Compiti da svolgere →
1. Stabilisci se le affermazioni (a), (b) e (c) concordano con il brano sulle dimissioni del papa. Per ciascuna rispondi sì o no e cita testualmente le parole del brano che lo decidono.
(a) Secondo il diritto canonico, le dimissioni del papa devono essere ratificate da qualcuno.
(b) Già nel 2010 Ratzinger aveva affermato che un papa privo delle forze necessarie ha il dovere di farsi da parte.
(c) Ratzinger ricordò il giorno della sua elezione come un momento di pace e tranquillità.
2. Ricopia alla lettera il passo del brano sulle dimissioni del papa che comincia con "necessarie per reggere" e finisce con "papa più vigoroso.".

Brano →
——————————

Le parole del papa, ripetutamente interrotte da applausi fragorosi,

ribadiscono con nettezza che la scelta è stata pienamente

libera. È quanto richiede il diritto canonico: nessuno può imporre

le dimissioni al papa, e nessuno deve ratificarle.

Nel libro Luce del mondo, intervistato dal giornalista Peter

Seewald, suo conterraneo, Ratzinger aveva detto chiaramente,

già nel 2010, che se il papa avverte di non possedere più le forze

necessarie per reggere le sorti della Chiesa universale ha non

solo il diritto ma il dovere di farsi da parte. E Ratzinger, l’umile

e razionalissimo professore, ne ha tratto le debite conseguenze.

Mancando le energie necessarie, meglio lasciare il campo a

un papa più vigoroso.

Ma come non pensare che il suo passo, così estremo, non sia

nato anche dai tanti problemi che hanno costellato il pontificato?

Che non sia il frutto, per esempio, delle tensioni interne sfociate

nel cosiddetto affare Vatileaks e nell’arresto del maggiordomo

pontificio, accusato di essere «il corvo»? Come non sospettare

che il papa sia stato logorato non solo dagli impegni d’ufficio,

ma anche da una curia litigiosa e spesso molto poco collaborativa

nei suoi confronti? E come non ripensare alle parole dette,

sempre a Seewald, a proposito del giorno dell’elezione, vissuto

come un vero e proprio trauma? Disse Ratzinger ricordando

quelle ore: «Il fatto di trovarmi all’improvviso di fronte a questo

compito immenso è stato per me un vero choc. La responsabilità,

infatti, è enorme. Veramente avevo sperato di trovare pace e

tranquillità. Il pensiero della ghigliottina mi è venuto: ecco, ora

cade e ti colpisce».

——————————

Estratti dei dati →

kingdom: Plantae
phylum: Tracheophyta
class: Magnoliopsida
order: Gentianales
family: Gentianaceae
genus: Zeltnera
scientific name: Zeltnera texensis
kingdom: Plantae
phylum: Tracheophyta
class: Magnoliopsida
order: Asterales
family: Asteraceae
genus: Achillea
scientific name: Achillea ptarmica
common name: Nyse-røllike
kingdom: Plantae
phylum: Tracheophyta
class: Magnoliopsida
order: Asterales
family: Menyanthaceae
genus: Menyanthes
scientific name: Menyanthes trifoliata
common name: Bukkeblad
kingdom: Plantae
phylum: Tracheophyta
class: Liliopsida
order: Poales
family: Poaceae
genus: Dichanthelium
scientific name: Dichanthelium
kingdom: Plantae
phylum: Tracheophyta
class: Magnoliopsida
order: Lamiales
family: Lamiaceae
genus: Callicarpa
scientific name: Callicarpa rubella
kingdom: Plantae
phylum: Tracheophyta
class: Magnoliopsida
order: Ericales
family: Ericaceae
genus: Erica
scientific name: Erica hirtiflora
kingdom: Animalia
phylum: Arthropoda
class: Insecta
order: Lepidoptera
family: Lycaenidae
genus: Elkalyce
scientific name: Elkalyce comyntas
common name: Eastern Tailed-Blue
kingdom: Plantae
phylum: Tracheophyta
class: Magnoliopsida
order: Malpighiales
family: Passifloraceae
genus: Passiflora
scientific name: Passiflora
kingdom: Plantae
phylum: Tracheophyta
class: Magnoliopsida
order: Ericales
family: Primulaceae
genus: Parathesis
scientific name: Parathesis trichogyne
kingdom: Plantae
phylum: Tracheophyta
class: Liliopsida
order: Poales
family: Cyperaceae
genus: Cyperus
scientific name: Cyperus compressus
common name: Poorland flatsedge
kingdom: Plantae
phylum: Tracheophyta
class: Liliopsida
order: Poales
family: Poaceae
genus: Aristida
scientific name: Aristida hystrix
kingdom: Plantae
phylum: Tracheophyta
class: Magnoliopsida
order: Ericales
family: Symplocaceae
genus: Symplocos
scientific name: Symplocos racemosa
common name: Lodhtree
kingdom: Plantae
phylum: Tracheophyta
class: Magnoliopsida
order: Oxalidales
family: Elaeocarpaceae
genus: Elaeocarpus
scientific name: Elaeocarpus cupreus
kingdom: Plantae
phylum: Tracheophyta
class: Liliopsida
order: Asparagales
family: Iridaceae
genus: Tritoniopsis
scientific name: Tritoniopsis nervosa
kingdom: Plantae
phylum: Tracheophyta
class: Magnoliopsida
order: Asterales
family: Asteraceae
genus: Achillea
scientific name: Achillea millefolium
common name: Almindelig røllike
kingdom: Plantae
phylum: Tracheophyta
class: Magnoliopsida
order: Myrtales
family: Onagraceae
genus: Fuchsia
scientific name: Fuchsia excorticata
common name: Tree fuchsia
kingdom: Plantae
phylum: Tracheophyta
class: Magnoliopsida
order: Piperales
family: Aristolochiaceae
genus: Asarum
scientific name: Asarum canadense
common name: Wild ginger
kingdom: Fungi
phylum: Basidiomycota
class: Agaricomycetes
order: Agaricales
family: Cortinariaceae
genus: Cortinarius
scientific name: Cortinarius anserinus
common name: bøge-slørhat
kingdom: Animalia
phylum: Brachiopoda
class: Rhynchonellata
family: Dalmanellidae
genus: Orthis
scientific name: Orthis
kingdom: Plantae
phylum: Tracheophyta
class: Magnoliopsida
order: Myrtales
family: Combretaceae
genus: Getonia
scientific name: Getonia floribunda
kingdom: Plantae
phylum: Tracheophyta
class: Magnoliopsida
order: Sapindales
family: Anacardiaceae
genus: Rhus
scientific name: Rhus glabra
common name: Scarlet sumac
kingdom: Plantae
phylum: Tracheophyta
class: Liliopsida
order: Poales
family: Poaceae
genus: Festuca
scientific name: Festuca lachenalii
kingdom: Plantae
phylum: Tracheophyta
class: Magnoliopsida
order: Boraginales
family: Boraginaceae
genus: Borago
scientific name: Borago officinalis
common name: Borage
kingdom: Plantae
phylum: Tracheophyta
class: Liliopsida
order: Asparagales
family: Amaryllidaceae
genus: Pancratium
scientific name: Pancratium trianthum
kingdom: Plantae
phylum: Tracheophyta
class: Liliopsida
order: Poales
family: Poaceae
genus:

——————————

Soluzioni in ordine →
1.
(a) No: “nessuno può imporre le dimissioni al papa, e nessuno deve ratificarle.”
(b) Sì: “già nel 2010, che se il papa avverte di non possedere più le forze necessarie per reggere le sorti della Chiesa universale ha non solo il diritto ma il dovere di farsi da parte.”
(c) No: “Il fatto di trovarmi all’improvviso di fronte a questo compito immenso è stato per me un vero choc.”

2.
necessarie per reggere le sorti della Chiesa universale ha non

solo il diritto ma il dovere di farsi da parte. E Ratzinger, l’umile

e razionalissimo professore, ne ha tratto le debite conseguenze.

Mancando le energie necessarie, meglio lasciare il campo a

un papa più vigoroso.